--- Aim of the task ---
Reproduce verbatim the passage of the carbon nanotube paper summary between "Near-unity quantum yield from" and "nanoscale heat changes.", inclusive.

--- Page extract ---
_ _ _ _ _ _ _
Near-unity quantum yield from carbon nanotube excitons coupled to plasmonic nanocavities
Yue Luo, Ehsaneh D. Ahmadi, Kamran Shayan, Yichen Ma, Kevin S. Mistry,, Changjian Zhang, James Hone, Jeffrey L. Blackburn, and Stefan Strauf

TL;DR
This paper demonstrates that coupling single-walled carbon nanotube excitons to plasmonic nanocavities significantly enhances their quantum yield and photon emission rate, enabling applications in quantum light sources and nanoscale thermometry.
Contribution
It reports the first achievement of near-unity quantum yield and high Purcell factors in SWCNTs coupled to plasmonic nanocavities, surpassing previous low-yield limitations.
Findings
Quantum yield increased to 70% with nanocavity coupling.
Photon emission rate reached 1.7 MHz into the first lens.
Nanocavity-coupled SWCNTs can detect nanoscale heat changes.
_ _ _ _ _ _ _
--- Information supplied ---
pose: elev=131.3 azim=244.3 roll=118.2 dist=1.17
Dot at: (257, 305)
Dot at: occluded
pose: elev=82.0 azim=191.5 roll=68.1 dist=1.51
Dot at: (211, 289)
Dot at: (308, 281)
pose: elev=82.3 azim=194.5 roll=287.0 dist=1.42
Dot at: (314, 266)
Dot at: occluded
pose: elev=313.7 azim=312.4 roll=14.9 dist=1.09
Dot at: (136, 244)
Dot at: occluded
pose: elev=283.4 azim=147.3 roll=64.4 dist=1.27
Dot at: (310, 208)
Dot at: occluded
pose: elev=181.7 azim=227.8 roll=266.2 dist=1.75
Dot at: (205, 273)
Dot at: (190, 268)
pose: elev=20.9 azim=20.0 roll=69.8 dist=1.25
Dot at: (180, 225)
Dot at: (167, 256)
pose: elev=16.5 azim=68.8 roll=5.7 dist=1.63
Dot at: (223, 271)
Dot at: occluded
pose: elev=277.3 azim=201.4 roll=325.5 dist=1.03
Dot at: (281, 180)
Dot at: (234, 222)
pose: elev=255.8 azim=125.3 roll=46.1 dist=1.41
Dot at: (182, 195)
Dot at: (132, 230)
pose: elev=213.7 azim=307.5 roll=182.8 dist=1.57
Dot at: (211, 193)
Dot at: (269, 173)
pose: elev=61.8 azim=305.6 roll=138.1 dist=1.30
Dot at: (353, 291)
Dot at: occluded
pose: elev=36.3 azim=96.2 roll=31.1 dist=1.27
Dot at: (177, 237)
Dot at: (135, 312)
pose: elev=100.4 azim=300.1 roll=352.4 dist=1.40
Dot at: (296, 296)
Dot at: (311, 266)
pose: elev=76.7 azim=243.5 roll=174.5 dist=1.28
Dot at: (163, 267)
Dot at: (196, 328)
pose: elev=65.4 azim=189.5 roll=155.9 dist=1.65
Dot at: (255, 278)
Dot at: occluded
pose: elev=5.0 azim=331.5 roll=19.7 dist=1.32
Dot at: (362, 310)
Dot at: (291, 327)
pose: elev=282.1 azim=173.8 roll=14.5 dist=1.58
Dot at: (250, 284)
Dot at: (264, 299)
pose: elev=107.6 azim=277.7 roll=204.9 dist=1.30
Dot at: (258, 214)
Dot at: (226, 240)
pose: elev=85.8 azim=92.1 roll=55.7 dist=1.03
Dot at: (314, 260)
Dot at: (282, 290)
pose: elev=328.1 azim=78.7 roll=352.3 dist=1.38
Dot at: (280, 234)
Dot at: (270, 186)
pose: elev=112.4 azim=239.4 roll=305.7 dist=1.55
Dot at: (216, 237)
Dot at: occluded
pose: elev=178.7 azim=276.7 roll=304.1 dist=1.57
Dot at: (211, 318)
_ _ _ _ _ _ _
--- Answer to this exercise ---
Near-unity quantum yield from carbon nanotube excitons coupled to plasmonic nanocavities
Yue Luo, Ehsaneh D. Ahmadi, Kamran Shayan, Yichen Ma, Kevin S. Mistry,, Changjian Zhang, James Hone, Jeffrey L. Blackburn, and Stefan Strauf

TL;DR
This paper demonstrates that coupling single-walled carbon nanotube excitons to plasmonic nanocavities significantly enhances their quantum yield and photon emission rate, enabling applications in quantum light sources and nanoscale thermometry.
Contribution
It reports the first achievement of near-unity quantum yield and high Purcell factors in SWCNTs coupled to plasmonic nanocavities, surpassing previous low-yield limitations.
Findings
Quantum yield increased to 70% with nanocavity coupling.
Photon emission rate reached 1.7 MHz into the first lens.
Nanocavity-coupled SWCNTs can detect nanoscale heat changes.